▶ WHAT THE EXERCISE ASKS
Exactly the lines below from the line with "Intelligent tutoring systems" through the line with "onfidential unless disclosure" must make up the answer, both ends included and pictures left out.

▶ RECORDS FOR THIS TASK
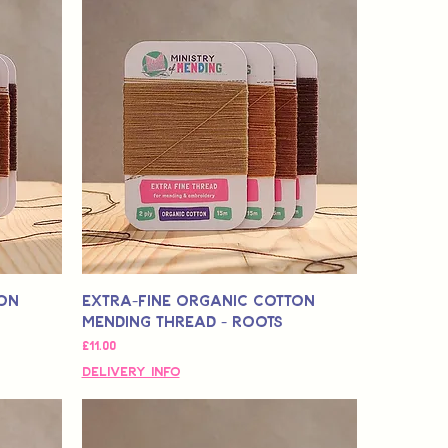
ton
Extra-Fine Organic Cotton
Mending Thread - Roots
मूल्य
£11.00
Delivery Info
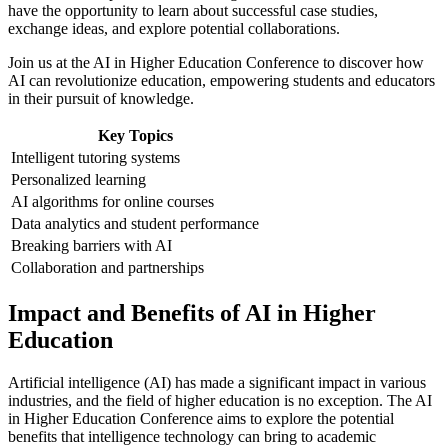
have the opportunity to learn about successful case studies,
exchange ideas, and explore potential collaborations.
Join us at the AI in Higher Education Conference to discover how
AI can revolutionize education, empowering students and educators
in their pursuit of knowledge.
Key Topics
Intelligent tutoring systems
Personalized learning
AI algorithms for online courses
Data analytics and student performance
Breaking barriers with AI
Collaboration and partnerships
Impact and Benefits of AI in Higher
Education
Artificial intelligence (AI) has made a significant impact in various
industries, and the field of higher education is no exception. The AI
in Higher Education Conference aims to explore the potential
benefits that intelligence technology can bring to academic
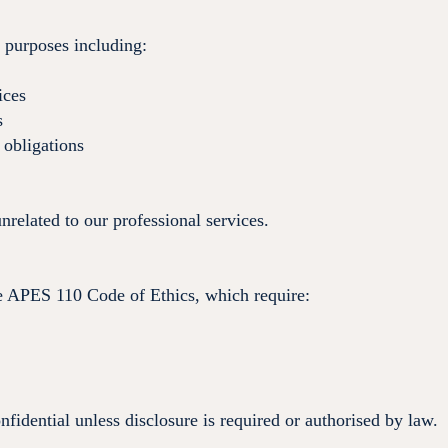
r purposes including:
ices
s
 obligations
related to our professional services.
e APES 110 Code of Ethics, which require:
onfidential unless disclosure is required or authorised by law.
* * *
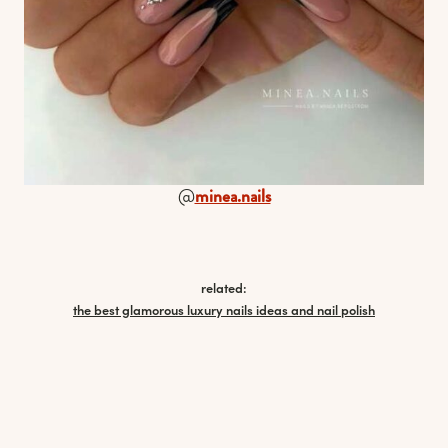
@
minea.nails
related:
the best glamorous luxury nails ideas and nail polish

▶ EXERCISE SOLUTION
Intelligent tutoring systems
Personalized learning
AI algorithms for online courses
Data analytics and student performance
Breaking barriers with AI
Collaboration and partnerships
Impact and Benefits of AI in Higher
Education
Artificial intelligence (AI) has made a significant impact in various
industries, and the field of higher education is no exception. The AI
in Higher Education Conference aims to explore the potential
benefits that intelligence technology can bring to academic
r purposes including:
ices
s
 obligations
related to our professional services.
e APES 110 Code of Ethics, which require:
onfidential unless disclosure is required or authorised by law.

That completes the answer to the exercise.